»Das Streben nach Weisheit
beginnt mit dem
aufrichtigen Verlangen,
etwas zu lernen.«
Anonyme Sammlung
altterranischer Weisheiten,
Kapitel 1: Das Buch der Weisheit
1.
Live und in Farbe
»Anzu?«, hörte sie, und sie wusste nicht, ob es zu ihrem Traum gehörte oder zur Wirklichkeit. Falls es da überhaupt einen Unterschied gab in Tagen wie diesen.
Wenn man davon absah, dass esTage wie diese in ihrem Leben noch nie gegeben hatte und nie wieder geben würde.

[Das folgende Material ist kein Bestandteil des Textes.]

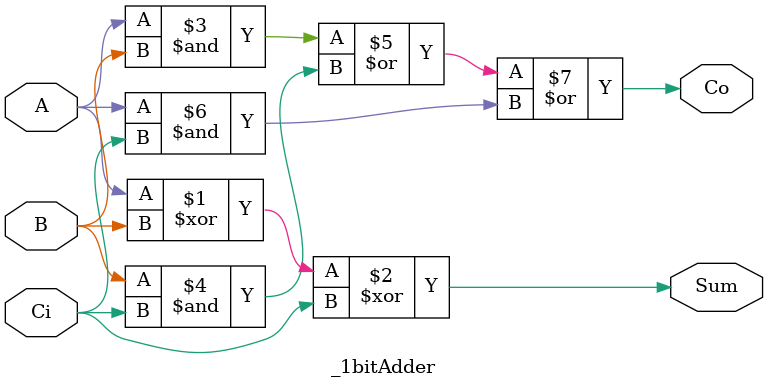
<source format=v>
module test2 (A, B, Cin, Sum, Cout);
input [3:0] A, B;
input Cin; 
output [3:0] Sum;
output Cout;
wire Cout;
wire [4:0] temp;
wire [4:0] Sum;
assign temp[0] = Cin;
_1bitAdder u0 (A[0], B[0], temp[0], Sum[0], temp[1]);
_1bitAdder u1 (A[1], B[1], temp[1], Sum[1], temp[2]);
_1bitAdder u2 (A[2], B[2], temp[2], Sum[2], temp[3]);
_1bitAdder u3 (A[3], B[3], temp[3], Sum[3], temp[4]);
assign Cout = temp[4];
endmodule

module _1bitAdder (A, B, Ci, Sum, Co);  //此模块正确
input A, B, Ci;
output Sum, Co;
assign Sum = A^B^Ci;
assign Co = (A&B) | (B&Ci) | (A&Ci);
endmodule

</source>
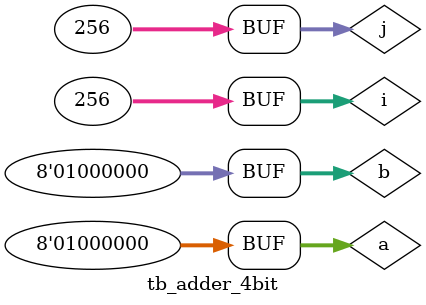
<source format=v>
`timescale 1ns / 1ps

module tb_adder_4bit();
    reg [7:0] a, b;
    wire c;
    wire [7:0] s;

    adder_8bit dut(
        .a(a),
        .b(b),
        .c(c),
        .s(s)
    );
    integer i, j;
    initial begin
            a = 8'h0; b = 8'h0;
            #10;
            for(i = 1; i < 256; i = i*4)begin
                a = i;
                #10;
                for(j = 1; j < 256; j = j*4)begin
                    b = j;
                    #10;
                end
            end
            #10;
    end
endmodule
</source>
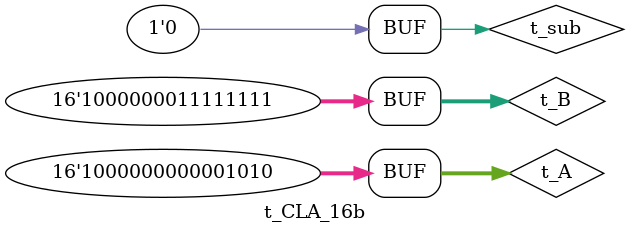
<source format=v>

module t_CLA_1b;

	reg	[2:0] test;

	wire g_out, p_out, s;


 	CLA_1b cla1 (
		.a(test[2]), .b(test[1]), .c_in(test[0]), .g_out(g_out), .p_out(p_out), .s(s)
	);

	// Test Bench
	initial begin
		#20
		test = 3'b000;
		#20
		test = 3'b001;
		#20
		test = 3'b010;
		#20
		test = 3'b011;
		#20
		test = 3'b100;
		#20
		test = 3'b101;
		#20
		test = 3'b110;
		#20
		test = 3'b111;

	end
	
	// Print out values for confirmation
	initial begin
		//$monitor("a = %b\nb = %b\nc_in = %b\ng_out = %b\np_out = %b\ns = %b",
		//		  test[2], test[1], test[0], g_out, p_out, s);
		$monitor("abc = %b%b%b\ng p s = %b%b%b\n",
				  test[2], test[1], test[0], g_out, p_out, s);
	end

endmodule

// PASSED
module t_CLA_4b;

	reg	[8:0] test;

	wire [3:0] s;
	wire g_out, p_out;


	CLA_4b cla4 (
		.a(test[7:4]), .b(test[3:0]), .c_in(test[8]), .gg_out(g_out), .pg_out(p_out), .s(s)
	);

	// Test Bench
	initial begin
		#20
		test = 9'b000000100;
		#20
		test = 9'b010101000;
		#20
		test = 9'b001110010;

	end
	
	// Print out values for confirmation
	initial begin
		//$monitor("a = %b\nb = %b\nc_in = %b\ng_out = %b\np_out = %b\ns = %b",
		//		  test[2], test[1], test[0], g_out, p_out, s);
		$monitor("abc = %b %b %b\ng p s = %b %b %b\n",
				  test[7:4], test[3:0], test[8], g_out, p_out, s[3:0]);
	end

endmodule

module t_CLA_16b;

	reg		[15:0] t_A, t_B;
	reg		t_sub;

	wire	[15:0]	S;
	wire	[2:0]	F;


 	CLA_16b CLA (
 		.A(t_A),
 		.B(t_B),
 		.sub(t_sub),
 		.S(S),
 		.flag(F)
 	);

	// Test Bench
	initial begin
		#20
		t_A = 16'h7FFF;
		t_B = 16'h0010;
		t_sub = 1'b0;

		#20
		t_A = 16'h800A;
		t_B = 16'h80FF;
		t_sub = 1'b0;

	end
	
	// Print out values for confirmation
	initial begin
		$monitor("A = %b\nB = %b\nsub = %b\nS = %b\nflag = %b\n",
				  t_A, t_B, t_sub, S, F);
	end

endmodule
</source>
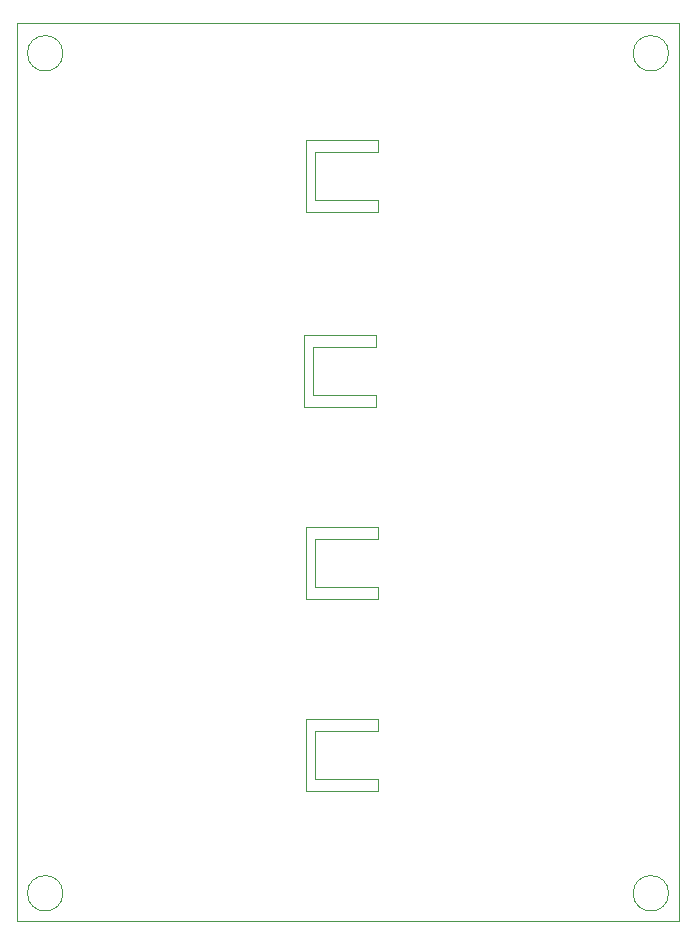
<source format=gbr>
%TF.GenerationSoftware,KiCad,Pcbnew,(6.0.7)*%
%TF.CreationDate,2023-01-17T21:26:05+03:00*%
%TF.ProjectId,4ChannelRelayModule,34436861-6e6e-4656-9c52-656c61794d6f,rev?*%
%TF.SameCoordinates,Original*%
%TF.FileFunction,Profile,NP*%
%FSLAX46Y46*%
G04 Gerber Fmt 4.6, Leading zero omitted, Abs format (unit mm)*
G04 Created by KiCad (PCBNEW (6.0.7)) date 2023-01-17 21:26:05*
%MOMM*%
%LPD*%
G01*
G04 APERTURE LIST*
%TA.AperFunction,Profile*%
%ADD10C,0.100000*%
%TD*%
G04 APERTURE END LIST*
D10*
X130937000Y-79948000D02*
X125603000Y-79948000D01*
X131064000Y-108396000D02*
X131064000Y-107380000D01*
X124841000Y-80964000D02*
X130937000Y-80964000D01*
X156524000Y-124452000D02*
X156524000Y-48452000D01*
X125603000Y-79948000D02*
X125603000Y-75884000D01*
X125730000Y-112460000D02*
X125730000Y-108396000D01*
X124968000Y-97220000D02*
X131064000Y-97220000D01*
X124968000Y-58358000D02*
X124968000Y-64454000D01*
X131064000Y-58358000D02*
X124968000Y-58358000D01*
X125603000Y-75884000D02*
X130937000Y-75884000D01*
X131064000Y-97220000D02*
X131064000Y-96204000D01*
X130937000Y-74868000D02*
X124841000Y-74868000D01*
X156524000Y-124452000D02*
X100524000Y-124452000D01*
X131064000Y-96204000D02*
X125730000Y-96204000D01*
X104394000Y-50992000D02*
G75*
G03*
X104394000Y-50992000I-1500000J0D01*
G01*
X124968000Y-107380000D02*
X124968000Y-113476000D01*
X125730000Y-92140000D02*
X131064000Y-92140000D01*
X131064000Y-64454000D02*
X131064000Y-63438000D01*
X125730000Y-96204000D02*
X125730000Y-92140000D01*
X100524000Y-48452000D02*
X156524000Y-48452000D01*
X131064000Y-91124000D02*
X124968000Y-91124000D01*
X131064000Y-59374000D02*
X131064000Y-58358000D01*
X125730000Y-59374000D02*
X131064000Y-59374000D01*
X100524000Y-48452000D02*
X100524000Y-124452000D01*
X130937000Y-80964000D02*
X130937000Y-79948000D01*
X131064000Y-112460000D02*
X125730000Y-112460000D01*
X131064000Y-63438000D02*
X125730000Y-63438000D01*
X131064000Y-107380000D02*
X124968000Y-107380000D01*
X131064000Y-113476000D02*
X131064000Y-112460000D01*
X155678000Y-122112000D02*
G75*
G03*
X155678000Y-122112000I-1500000J0D01*
G01*
X124968000Y-113476000D02*
X131064000Y-113476000D01*
X124968000Y-91124000D02*
X124968000Y-97220000D01*
X155678000Y-50992000D02*
G75*
G03*
X155678000Y-50992000I-1500000J0D01*
G01*
X125730000Y-108396000D02*
X131064000Y-108396000D01*
X130937000Y-75884000D02*
X130937000Y-74868000D01*
X125730000Y-63438000D02*
X125730000Y-59374000D01*
X131064000Y-92140000D02*
X131064000Y-91124000D01*
X124968000Y-64454000D02*
X131064000Y-64454000D01*
X104394000Y-122112000D02*
G75*
G03*
X104394000Y-122112000I-1500000J0D01*
G01*
X124841000Y-74868000D02*
X124841000Y-80964000D01*
M02*

</source>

Tage, in denen sie auf einem Planeten lebte, der in ein anderes Teiluniversum wechselte. Ein unerhörter, unfassbarer Vorgang, zu dem sie ihren Teil beigetragen hatte.
Und erneut: »Anzu!«, diesmal drängender. »Willst du es sehen?«
Also öffnete sie die Augen und seufzte, gerade so laut, dass es diese elende Kabinenpositronik wahrnehmen, aber vielleicht nicht als allzu entschieden interpretieren würde. »Was?«
»Den Nebel.«
»Welchen Nebel?« Die Worte fielen ihr schwer, so sehr war sie noch im Schlaf gefangen.
»Ich dachte«, ertönte die mechanische Stimme, »die Veränderung könnte dich interessieren.«
»Du dachtest?«
»Selbstverständlich nicht im menschlichen Sinn«, sagte der Kabinenrechner. »Wenn du Wert auf eine präzisere Formulierung legst, erkläre ich es für dich erneut und bezeichne es als eine Schlussfolgerung anhand deiner bisherigen Verhaltensweisen, die ich aufgrund meiner Programmierung so interpretiere, dass ...«
»Schon gut!«, unterbrach Anzu Gotjian, schlug die Decke zurück, setzte sich kurz auf die Bettkante und stand auf. Es war kühl in ihrer Kabine an Bord der TESS QUMISHA, und das Licht war so gedämpft, dass sie alles nur umrisshaft erkannte. »Ich verstehe, was du meinst.«
»Es war ein Versuch, die Sprachausgabe deiner Ausdrucksweise anzupassen, die ...«
»Ja, ich verstehe«, wiederholte Anzu. »Keine weitere Erklärung nötig. Also – von welcher Veränderung sprichst du?« Und hatte der Rechner tatsächlich von einem Nebel gesprochen? Oder war das noch Teil ihres Traums gewesen?
»Der Re-Transfer von Terra und Luna ins Heimatuniversum hat ein bislang unbekanntes Phänomen ausgelöst. Auch die alten Aufzeichnungen der ersten Versetzung berichten nicht davon.«
»Und das bedeutet ... was?« Anzu winkte ab. »Nein, sag es mir nicht! Ich will es sehen.«
»Ich kann ein Holo der Außenaufnahme projizieren, aber das würde es nur sehr unvollständig wiedergeben«, erklärte die Kabinenpositronik. »So jedenfalls beschreibt es Perry Rhodan in seiner Empfehlung an die Mannschaft, die lautet, nach Möglichkeit die TESS QUMISHA zu verlassen und es sich, ich zitiere seine Worte,live und in Farbe anzusehen.«
Und wer bin ich, dass ich Perry Rhodan widerspreche?, dachte sie. »Mehr Licht!«
Anzu sah sich in der Kabine um. Noch hatte sie sich nicht eingewöhnt; alles war neu und auf ganz eigene Weise wunderbar.
Sie verdrängte die bange Frage, die seit Tagen immer wieder in ihrem Verstand anklopfte und hastig winkend Aufmerksamkeit heischte: Würde sie sich wohl jemals eingewöhnen? Vielleicht starb sie demnächst sowieso, weil entweder die TESS oder wahlweise gleich die gesamte Erde unterging. Kein allzu unwahrscheinliches Szenario.
»Weg damit!«, befahl sie diesem düsteren Gedanken ebenso leise wie bestimmt.